> **Task to complete**
For the entries that follow, count the lines containing the string "hand" and write only the number.

> **Record extracts**
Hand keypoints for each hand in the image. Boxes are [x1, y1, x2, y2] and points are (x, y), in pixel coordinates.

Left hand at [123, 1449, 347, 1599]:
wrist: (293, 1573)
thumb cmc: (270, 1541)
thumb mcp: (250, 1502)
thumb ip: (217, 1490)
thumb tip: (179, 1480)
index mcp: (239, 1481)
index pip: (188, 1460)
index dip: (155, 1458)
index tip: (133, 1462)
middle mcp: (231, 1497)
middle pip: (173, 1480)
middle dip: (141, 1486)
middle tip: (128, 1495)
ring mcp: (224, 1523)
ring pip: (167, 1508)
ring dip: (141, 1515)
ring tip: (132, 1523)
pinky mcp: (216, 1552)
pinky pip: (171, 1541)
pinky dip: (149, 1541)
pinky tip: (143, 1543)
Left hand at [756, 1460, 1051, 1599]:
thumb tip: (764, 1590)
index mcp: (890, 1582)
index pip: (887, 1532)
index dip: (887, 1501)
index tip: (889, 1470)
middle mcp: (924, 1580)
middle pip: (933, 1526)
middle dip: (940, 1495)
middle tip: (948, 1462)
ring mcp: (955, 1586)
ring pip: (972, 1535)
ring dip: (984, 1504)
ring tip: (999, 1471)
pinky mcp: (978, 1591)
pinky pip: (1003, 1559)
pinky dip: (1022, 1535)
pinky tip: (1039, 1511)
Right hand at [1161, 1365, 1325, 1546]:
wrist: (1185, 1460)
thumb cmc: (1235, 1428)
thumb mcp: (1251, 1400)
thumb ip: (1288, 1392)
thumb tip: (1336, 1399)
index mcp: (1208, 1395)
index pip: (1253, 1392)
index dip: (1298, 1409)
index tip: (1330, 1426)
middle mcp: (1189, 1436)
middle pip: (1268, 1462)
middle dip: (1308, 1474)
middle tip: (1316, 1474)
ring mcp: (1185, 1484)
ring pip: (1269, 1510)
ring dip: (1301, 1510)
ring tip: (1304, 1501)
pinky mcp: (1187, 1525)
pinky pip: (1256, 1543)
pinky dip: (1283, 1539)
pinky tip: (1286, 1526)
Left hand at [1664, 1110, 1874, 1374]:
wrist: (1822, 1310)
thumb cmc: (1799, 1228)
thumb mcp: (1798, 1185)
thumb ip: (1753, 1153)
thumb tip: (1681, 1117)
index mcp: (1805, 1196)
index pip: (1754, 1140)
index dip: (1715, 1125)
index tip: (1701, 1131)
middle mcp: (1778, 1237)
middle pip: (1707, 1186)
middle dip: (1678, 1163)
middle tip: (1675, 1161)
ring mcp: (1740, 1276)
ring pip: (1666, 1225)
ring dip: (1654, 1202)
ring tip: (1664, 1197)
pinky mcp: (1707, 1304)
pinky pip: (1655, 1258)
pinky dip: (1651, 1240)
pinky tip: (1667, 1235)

==

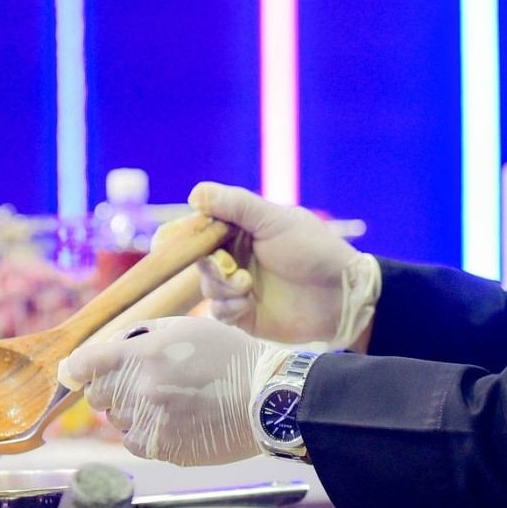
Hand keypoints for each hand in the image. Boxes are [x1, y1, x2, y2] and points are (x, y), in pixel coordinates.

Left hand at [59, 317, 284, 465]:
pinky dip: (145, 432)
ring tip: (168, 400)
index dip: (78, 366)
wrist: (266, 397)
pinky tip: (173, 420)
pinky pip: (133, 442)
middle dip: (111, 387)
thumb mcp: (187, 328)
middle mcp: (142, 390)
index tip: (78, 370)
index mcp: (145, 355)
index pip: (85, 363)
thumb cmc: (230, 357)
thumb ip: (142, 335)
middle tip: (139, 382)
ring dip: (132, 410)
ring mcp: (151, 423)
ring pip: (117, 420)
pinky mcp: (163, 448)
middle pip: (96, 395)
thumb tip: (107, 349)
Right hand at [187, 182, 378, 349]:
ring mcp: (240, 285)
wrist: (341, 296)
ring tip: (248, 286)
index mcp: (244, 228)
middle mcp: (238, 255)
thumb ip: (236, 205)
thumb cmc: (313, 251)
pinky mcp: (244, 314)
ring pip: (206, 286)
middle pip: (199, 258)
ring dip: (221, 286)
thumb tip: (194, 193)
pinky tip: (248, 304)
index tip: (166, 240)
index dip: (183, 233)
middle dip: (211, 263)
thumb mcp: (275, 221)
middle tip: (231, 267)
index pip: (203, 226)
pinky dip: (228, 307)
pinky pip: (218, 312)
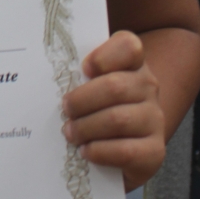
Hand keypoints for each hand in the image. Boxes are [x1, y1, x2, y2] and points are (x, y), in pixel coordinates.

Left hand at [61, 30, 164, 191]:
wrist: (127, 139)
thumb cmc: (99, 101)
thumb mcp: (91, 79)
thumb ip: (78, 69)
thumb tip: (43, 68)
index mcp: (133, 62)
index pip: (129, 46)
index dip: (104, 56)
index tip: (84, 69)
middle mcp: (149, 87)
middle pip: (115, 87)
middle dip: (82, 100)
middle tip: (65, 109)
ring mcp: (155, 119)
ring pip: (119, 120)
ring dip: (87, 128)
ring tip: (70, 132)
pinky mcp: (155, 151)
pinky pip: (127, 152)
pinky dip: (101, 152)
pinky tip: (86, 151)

> **Finished exercise**
10